Do You Worry Enough? Part 2
Last time we discussed “Do You Worry Enough?” We started by framing a workable definition of the word worry.
Now we know what worry is. How much worrying is the right amount? That’s difficult to quantify. I believe we need to think about the problems in our lives enough so that we understand them. Notice I didn’t say that we need to “solve” the problems. If a loved one is gravely sick, there’s little most of us can do to “fix the problem.” We’re sad, perhaps depressed, maybe scared. We have a flood of conflicting emotions that we “don’t have time for” or otherwise wish to avoid.
In such a circumstance, we need to force ourselves to sit down and think about what’s going on. Let the emotions flood in; become overwhelmed; have a good cry; say a prayer; and then go back to our routine for awhile.
It may be necessary to do this every day for some time. We need to let ourselves feel the feelings we’ve been trying to avoid. We need to let all the aspects of this experience come out. It’s difficult and physically draining. But you need to let yourself experience what’s going on.
Some problems you can solve, but right now you don’t see the solution. For example, financial problems. Too many bills, or not enough income, or an unexpected expense. It’s all too overwhelming, so we set it aside. Intellectually, we know the problem will just get worse. But it’s “just too much” to think about right now.
The answer, of course, is to consider all the pieces of this problem: Your income, your regular bills, your credit, possible sources of loans or other income, payment plans, and so forth. This is definitely a problem that can be solved. It requires a lot of thought; it requires a plan of action; it requires some change in behavior; and it requires asking others for help.
These are just a few examples. In each case the amount of “worry” (thinking about the problem) required is the same. You need to think about it enough to understand the problem.
Oddly enough, most of us spend more emotional energy avoiding our problems than we would spend understanding them if we tried.
You can reduce the amount of “worry” in your life by taking time to relax and simply reflect on what’s going on. If you take time every day to sit down and relax and focus on yourself, you will find these problems a lot less overwhelming.
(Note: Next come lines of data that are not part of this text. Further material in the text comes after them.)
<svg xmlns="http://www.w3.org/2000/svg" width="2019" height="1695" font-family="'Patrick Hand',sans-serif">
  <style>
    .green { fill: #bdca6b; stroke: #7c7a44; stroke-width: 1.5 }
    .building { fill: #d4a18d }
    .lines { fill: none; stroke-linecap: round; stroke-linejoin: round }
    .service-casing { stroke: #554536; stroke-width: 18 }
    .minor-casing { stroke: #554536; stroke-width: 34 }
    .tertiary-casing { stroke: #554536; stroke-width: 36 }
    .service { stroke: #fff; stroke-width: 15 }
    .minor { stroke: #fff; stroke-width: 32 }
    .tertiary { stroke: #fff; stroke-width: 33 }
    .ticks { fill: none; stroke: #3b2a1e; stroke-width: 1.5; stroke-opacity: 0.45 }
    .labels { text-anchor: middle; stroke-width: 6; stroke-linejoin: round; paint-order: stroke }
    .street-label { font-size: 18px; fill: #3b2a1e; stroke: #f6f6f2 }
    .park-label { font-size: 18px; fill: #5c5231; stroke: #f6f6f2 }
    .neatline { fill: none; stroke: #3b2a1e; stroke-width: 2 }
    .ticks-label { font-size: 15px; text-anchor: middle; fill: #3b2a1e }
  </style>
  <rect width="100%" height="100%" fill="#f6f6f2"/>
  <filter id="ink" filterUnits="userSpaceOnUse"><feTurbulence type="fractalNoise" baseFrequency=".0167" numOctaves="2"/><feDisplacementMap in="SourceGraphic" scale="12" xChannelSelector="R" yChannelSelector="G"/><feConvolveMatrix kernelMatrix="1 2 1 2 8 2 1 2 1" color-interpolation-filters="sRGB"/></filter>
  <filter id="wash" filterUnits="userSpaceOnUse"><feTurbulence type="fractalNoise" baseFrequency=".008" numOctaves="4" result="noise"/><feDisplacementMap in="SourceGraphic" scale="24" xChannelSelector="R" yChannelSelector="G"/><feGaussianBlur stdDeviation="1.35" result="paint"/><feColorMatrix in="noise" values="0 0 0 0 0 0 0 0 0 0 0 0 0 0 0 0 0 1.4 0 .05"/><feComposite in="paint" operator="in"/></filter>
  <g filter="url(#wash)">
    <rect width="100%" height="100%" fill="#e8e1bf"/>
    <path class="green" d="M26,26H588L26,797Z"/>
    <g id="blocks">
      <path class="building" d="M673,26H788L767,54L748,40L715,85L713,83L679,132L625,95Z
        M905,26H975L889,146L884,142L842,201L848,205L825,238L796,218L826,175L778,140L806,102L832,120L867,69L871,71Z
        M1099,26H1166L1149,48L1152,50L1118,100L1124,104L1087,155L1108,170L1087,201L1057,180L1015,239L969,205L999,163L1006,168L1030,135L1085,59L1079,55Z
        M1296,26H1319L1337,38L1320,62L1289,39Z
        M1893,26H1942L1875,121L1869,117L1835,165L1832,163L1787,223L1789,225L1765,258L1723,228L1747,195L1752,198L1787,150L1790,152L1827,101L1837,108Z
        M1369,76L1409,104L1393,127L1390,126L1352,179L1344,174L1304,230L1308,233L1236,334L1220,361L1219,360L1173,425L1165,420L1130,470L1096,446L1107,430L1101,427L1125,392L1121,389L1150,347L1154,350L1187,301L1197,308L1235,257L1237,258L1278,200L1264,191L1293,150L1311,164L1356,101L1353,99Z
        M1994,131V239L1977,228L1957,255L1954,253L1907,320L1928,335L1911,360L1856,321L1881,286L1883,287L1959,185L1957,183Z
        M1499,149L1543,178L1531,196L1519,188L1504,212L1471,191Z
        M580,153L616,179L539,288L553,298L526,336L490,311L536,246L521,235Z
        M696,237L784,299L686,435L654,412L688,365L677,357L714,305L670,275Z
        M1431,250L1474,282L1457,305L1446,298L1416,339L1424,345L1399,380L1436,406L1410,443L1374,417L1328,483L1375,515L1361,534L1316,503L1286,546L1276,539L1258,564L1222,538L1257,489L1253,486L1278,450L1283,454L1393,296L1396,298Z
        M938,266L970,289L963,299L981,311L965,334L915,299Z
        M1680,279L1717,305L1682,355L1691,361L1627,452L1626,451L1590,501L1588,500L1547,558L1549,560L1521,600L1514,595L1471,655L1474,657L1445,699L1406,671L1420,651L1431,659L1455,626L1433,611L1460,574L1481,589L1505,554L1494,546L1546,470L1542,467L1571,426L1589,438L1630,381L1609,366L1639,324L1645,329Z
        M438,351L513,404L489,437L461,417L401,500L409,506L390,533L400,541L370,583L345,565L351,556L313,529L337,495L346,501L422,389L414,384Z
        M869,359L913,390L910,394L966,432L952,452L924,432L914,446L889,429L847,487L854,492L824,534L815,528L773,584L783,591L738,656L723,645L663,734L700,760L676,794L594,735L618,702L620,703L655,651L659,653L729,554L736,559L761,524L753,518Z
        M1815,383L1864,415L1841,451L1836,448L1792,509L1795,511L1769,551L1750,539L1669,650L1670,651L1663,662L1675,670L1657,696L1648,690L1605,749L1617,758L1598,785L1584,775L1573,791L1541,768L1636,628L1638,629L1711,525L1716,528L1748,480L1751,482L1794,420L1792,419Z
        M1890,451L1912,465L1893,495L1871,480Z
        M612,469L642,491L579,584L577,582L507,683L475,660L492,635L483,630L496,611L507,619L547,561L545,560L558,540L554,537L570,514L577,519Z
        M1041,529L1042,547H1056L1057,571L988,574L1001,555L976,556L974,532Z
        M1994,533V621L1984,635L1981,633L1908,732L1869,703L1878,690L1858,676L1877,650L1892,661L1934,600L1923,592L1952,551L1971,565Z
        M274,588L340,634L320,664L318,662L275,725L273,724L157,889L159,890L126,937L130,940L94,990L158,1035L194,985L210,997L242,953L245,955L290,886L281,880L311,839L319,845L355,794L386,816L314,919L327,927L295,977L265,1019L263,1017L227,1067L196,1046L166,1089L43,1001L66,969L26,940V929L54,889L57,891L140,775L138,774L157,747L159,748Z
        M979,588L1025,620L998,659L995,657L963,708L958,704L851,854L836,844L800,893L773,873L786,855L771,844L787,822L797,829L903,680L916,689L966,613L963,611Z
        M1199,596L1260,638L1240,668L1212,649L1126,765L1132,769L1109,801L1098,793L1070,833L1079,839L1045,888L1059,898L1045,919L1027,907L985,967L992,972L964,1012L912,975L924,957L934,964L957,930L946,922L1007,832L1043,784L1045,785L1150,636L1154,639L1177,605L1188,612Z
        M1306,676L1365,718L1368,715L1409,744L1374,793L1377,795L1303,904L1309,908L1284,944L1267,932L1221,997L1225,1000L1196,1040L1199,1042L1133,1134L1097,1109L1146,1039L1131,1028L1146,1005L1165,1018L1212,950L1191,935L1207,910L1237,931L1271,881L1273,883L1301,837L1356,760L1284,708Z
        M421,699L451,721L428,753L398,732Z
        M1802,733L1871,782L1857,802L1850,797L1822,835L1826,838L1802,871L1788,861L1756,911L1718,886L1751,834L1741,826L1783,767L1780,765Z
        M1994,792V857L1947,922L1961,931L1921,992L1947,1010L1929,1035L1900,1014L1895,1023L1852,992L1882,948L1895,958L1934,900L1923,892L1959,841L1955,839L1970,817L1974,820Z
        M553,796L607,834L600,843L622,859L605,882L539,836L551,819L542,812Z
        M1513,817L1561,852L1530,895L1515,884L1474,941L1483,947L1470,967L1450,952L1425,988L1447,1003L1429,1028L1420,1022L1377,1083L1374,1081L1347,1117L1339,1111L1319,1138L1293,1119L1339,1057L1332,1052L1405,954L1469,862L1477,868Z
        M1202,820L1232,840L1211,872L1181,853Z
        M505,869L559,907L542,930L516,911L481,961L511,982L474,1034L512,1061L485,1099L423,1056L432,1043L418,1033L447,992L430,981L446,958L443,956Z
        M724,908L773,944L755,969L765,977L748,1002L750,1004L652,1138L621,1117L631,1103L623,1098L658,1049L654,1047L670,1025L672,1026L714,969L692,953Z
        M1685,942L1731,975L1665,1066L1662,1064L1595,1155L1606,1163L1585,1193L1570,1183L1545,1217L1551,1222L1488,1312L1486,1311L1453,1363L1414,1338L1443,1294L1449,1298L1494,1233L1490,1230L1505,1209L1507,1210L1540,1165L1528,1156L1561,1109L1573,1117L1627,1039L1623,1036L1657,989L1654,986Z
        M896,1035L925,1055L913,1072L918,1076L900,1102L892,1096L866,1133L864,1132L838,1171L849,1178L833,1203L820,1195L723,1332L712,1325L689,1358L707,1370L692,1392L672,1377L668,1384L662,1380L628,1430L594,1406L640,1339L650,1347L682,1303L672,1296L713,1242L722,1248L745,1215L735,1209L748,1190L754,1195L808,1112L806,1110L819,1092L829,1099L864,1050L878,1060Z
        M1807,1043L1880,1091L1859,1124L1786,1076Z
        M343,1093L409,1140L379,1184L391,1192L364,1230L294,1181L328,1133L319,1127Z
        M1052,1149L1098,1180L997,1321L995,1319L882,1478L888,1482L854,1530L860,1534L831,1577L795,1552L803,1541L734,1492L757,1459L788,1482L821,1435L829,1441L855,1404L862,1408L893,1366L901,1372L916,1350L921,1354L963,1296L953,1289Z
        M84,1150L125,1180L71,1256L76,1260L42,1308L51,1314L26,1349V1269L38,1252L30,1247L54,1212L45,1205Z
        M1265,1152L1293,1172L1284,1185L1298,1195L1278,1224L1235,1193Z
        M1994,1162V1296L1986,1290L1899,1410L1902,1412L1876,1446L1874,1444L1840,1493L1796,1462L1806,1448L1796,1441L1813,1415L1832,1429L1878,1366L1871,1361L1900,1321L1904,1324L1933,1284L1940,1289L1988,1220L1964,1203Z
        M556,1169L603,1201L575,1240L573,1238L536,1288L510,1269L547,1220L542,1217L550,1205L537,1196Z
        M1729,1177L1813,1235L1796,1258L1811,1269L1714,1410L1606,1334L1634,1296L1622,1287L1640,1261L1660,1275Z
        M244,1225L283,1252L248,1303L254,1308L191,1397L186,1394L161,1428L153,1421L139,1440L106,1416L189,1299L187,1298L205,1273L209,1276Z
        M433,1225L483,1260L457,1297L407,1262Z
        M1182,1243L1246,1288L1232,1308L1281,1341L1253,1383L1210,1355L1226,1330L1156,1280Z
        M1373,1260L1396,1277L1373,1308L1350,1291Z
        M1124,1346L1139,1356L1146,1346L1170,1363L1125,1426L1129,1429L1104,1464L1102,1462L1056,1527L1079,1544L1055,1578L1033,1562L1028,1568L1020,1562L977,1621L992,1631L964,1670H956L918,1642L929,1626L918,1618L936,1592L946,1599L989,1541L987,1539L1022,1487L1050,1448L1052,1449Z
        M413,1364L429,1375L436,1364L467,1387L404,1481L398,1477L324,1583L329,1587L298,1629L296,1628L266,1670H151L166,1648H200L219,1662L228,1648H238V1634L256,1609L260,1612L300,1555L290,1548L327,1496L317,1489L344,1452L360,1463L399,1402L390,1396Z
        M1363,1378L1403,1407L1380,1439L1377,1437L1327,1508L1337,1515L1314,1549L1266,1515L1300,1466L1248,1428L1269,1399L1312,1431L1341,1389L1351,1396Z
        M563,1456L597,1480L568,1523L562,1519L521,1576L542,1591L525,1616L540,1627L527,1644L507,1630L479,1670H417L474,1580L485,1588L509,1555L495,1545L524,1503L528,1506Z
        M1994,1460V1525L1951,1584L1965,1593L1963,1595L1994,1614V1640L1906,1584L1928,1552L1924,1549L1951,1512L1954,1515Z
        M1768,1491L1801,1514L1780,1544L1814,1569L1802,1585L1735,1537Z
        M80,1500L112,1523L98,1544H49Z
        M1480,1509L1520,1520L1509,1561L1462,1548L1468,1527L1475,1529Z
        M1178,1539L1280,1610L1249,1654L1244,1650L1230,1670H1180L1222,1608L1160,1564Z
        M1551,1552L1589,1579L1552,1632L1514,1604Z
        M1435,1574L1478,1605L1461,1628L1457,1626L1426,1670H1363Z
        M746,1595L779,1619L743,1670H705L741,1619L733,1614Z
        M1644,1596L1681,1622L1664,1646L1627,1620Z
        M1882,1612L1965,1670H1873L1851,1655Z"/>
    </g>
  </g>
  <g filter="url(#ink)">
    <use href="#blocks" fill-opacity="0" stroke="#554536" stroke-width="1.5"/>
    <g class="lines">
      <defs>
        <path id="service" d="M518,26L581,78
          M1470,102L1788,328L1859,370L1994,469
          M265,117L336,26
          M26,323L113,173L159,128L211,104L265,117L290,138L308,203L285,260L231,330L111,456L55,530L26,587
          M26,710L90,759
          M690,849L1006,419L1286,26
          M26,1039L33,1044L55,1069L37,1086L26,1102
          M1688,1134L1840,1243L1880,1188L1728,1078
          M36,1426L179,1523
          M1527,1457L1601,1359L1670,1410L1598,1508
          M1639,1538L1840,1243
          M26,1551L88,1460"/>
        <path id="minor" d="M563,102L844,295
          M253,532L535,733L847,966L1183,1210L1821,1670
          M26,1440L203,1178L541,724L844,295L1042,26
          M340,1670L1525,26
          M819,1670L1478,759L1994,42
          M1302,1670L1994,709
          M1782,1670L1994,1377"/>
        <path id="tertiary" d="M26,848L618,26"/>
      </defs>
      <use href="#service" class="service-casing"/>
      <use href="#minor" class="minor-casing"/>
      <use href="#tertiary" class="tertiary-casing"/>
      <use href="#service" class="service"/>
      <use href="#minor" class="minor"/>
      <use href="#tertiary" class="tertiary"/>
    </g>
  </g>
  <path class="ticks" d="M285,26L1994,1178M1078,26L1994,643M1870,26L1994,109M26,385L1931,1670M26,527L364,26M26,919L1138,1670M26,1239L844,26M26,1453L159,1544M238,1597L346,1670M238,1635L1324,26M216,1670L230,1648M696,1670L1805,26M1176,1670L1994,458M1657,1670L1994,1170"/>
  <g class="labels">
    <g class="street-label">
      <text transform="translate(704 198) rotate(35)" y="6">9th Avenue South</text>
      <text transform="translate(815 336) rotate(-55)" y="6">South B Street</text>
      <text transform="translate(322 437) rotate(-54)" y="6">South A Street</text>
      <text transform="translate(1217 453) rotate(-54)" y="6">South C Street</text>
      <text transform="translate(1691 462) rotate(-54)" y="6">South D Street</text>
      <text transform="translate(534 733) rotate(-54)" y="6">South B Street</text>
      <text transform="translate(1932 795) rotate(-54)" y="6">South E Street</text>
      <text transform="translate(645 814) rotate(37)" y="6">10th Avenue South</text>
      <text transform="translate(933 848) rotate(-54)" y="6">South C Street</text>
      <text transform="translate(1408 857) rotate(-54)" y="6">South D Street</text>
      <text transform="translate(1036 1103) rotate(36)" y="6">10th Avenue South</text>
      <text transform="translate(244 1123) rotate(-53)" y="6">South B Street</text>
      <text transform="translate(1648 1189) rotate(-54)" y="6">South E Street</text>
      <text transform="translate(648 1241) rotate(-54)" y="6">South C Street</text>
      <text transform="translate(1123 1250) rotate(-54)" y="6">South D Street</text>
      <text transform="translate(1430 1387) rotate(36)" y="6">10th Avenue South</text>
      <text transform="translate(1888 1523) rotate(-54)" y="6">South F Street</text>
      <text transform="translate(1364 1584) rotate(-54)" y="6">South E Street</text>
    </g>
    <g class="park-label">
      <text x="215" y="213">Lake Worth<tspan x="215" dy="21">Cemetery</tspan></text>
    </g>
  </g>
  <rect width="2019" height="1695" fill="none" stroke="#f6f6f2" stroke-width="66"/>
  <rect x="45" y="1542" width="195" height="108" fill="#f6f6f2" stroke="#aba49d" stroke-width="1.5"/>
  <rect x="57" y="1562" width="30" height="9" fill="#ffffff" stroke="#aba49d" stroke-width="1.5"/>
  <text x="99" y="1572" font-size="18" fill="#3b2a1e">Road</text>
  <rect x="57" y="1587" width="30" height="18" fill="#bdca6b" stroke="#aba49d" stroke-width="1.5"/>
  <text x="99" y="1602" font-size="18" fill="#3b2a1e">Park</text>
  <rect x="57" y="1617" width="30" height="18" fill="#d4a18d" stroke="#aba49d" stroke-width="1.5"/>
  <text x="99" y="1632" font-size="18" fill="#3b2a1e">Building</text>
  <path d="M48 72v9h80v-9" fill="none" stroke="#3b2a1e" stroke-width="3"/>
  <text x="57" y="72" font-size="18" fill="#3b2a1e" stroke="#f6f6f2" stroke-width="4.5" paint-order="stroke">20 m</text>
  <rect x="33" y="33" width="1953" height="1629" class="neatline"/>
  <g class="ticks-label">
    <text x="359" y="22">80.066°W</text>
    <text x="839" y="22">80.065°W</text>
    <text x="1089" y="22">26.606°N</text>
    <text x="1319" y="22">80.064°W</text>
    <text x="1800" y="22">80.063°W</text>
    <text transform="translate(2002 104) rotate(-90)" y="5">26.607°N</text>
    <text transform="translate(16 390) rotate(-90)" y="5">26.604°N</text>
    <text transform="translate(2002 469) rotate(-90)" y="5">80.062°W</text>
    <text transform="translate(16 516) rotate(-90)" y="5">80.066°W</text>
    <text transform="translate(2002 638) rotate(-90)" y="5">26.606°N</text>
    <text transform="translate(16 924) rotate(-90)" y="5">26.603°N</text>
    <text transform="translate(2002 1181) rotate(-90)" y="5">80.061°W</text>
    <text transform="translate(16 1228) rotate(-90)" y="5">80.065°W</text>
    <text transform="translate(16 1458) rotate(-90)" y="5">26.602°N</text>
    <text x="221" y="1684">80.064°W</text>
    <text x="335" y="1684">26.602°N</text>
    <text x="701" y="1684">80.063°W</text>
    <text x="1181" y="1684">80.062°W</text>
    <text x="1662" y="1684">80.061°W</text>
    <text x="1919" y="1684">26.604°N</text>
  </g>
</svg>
I try to sit down every day and reflect on four aspects of my life:
– Myself as an individual
– Myself as a partner in a romantic relationship
– Myself as a father
– Myself as a businessman
I rarely make lists of what needs to be done or what problems need to be addressed. I simply think about what’s going on and what I need to do today. If there’s a problem in one of these areas, or with something else, I let my mind consider it. I don’t look for solutions or answers. I do try to consider all aspects of the problem. The goal is to understand everything about the problem. When I think I really understand the problem, then it becomes clearer what I need to do.